Transcribed page contents

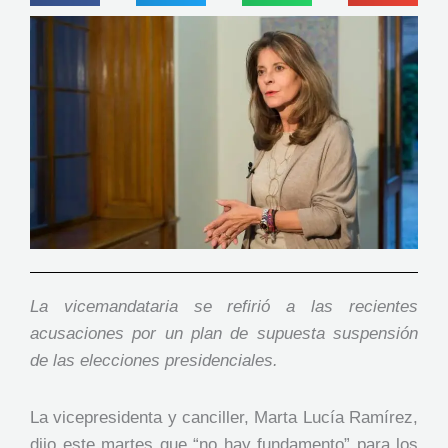
La vicemandataria se refirió a las recientes
acusaciones por un plan de supuesta suspensión
de las elecciones presidenciales.
La vicepresidenta y canciller, Marta Lucía Ramírez,
dijo este martes que “no hay fundamento” para los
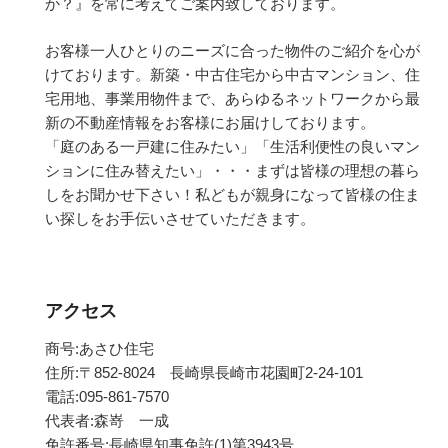
か？』を常に考えてご案内致しております。
お客様一人ひとりのニーズに合った物件のご紹介を心が
けております。新築・中古住宅から中古マンション、住
宅用地、事業用物件まで、あらゆるネットワークから最
新の不動産情報をお客様にお届けしております。
「庭のある一戸建に住みたい」「生活利便性の良いマン
ションに住み替えたい」・・・まずは皆様の理想の暮ら
しをお聞かせ下さい！私どもが親身になって皆様の住ま
い探しをお手伝いさせていただきます。
アクセス
商号:あさひ住宅
住所:〒852-8024 長崎県長崎市花園町2-24-101
電話:095-861-7570
代表者:森嵜 一成
免許番号:長崎県知事免許(1)第3943号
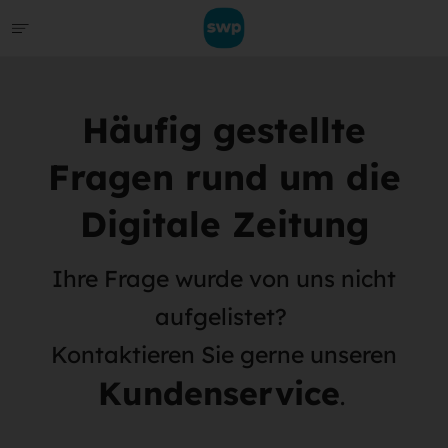
Häufig gestellte
Fragen rund um die
Digitale Zeitung
Ihre Frage wurde von uns nicht
aufgelistet?
Kontaktieren Sie gerne unseren
Kundenservice
.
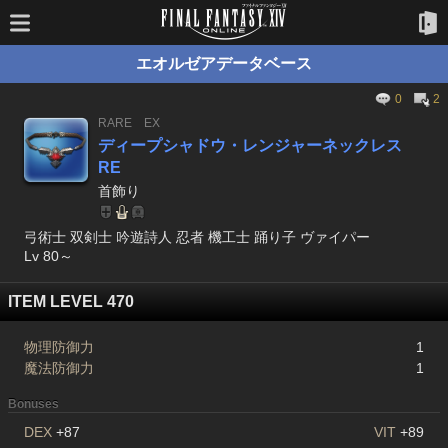
エオルゼアデータベース
0
2
RARE
EX
ディープシャドウ・レンジャーネックレス
RE
首飾り
弓術士 双剣士 吟遊詩人 忍者 機工士 踊り子 ヴァイパー
Lv 80～
ITEM LEVEL 470
物理防御力
1
魔法防御力
1
Bonuses
DEX
+87
VIT
+89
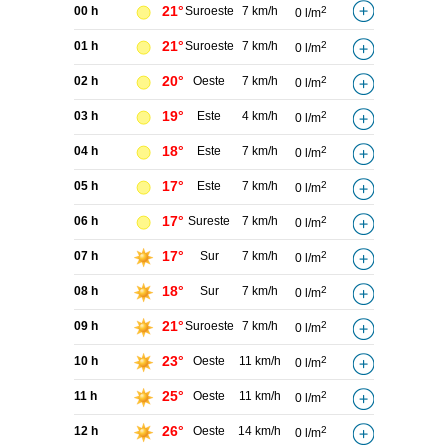
21°
00 h
Suroeste
7 km/h
2
0 l/m
21°
01 h
Suroeste
7 km/h
2
0 l/m
20°
02 h
Oeste
7 km/h
2
0 l/m
19°
03 h
Este
4 km/h
2
0 l/m
18°
04 h
Este
7 km/h
2
0 l/m
17°
05 h
Este
7 km/h
2
0 l/m
17°
06 h
Sureste
7 km/h
2
0 l/m
17°
07 h
Sur
7 km/h
2
0 l/m
18°
08 h
Sur
7 km/h
2
0 l/m
21°
09 h
Suroeste
7 km/h
2
0 l/m
23°
10 h
Oeste
11 km/h
2
0 l/m
25°
11 h
Oeste
11 km/h
2
0 l/m
26°
12 h
Oeste
14 km/h
2
0 l/m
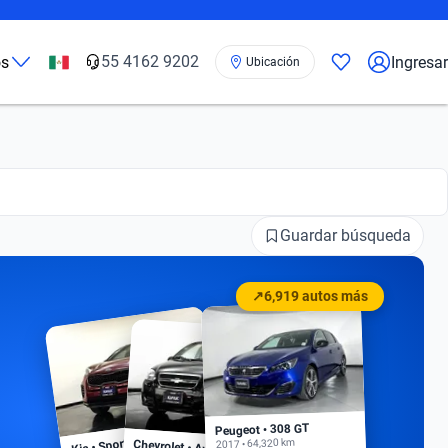
55 4162 9202
os
Ingresar
Ubicación
Guardar búsqueda
↗
6,919 autos más
Peugeot • 308 GT
Kia • Sportage EX
2017 • 64,320 km
Chevrolet • Aveo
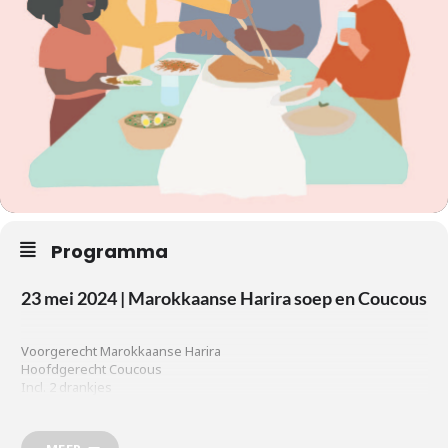
Programma
23 mei 2024 | Marokkaanse Harira soep en Coucous
Voorgerecht Marokkaanse Harira
Hoofdgerecht Coucous
Incl. 2 drankjes
Kosten: € 12,50 p.p.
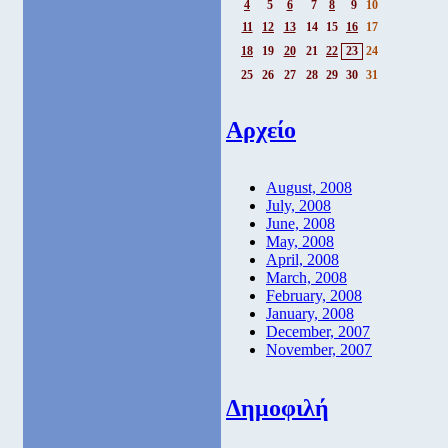
4
5
6
7
8
9
10
11
12
13
14
15
16
17
18
19
20
21
22
23
24
25
26
27
28
29
30
31
Αρχείο
August, 2008
July, 2008
June, 2008
May, 2008
April, 2008
March, 2008
February, 2008
January, 2008
December, 2007
November, 2007
Δημοφιλή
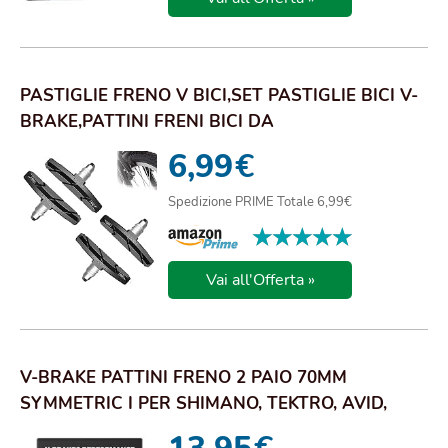
PASTIGLIE FRENO V BICI,SET PASTIGLIE BICI V-
BRAKE,PATTINI FRENI BICI DA
CORSA,PASTIGLIE...
6,99
€
Spedizione PRIME Totale 6,99€
★★★★★
★★★★★
Vai all'Offerta »
V-BRAKE PATTINI FRENO 2 PAIO 70MM
SYMMETRIC I PER SHIMANO, TEKTRO, AVID,
SRAM, XLC ETC ...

◆ Job item
Extract every line above containing the word "BICI".

◆ Exercise result
PASTIGLIE FRENO V BICI,SET PASTIGLIE BICI V-
BRAKE,PATTINI FRENI BICI DA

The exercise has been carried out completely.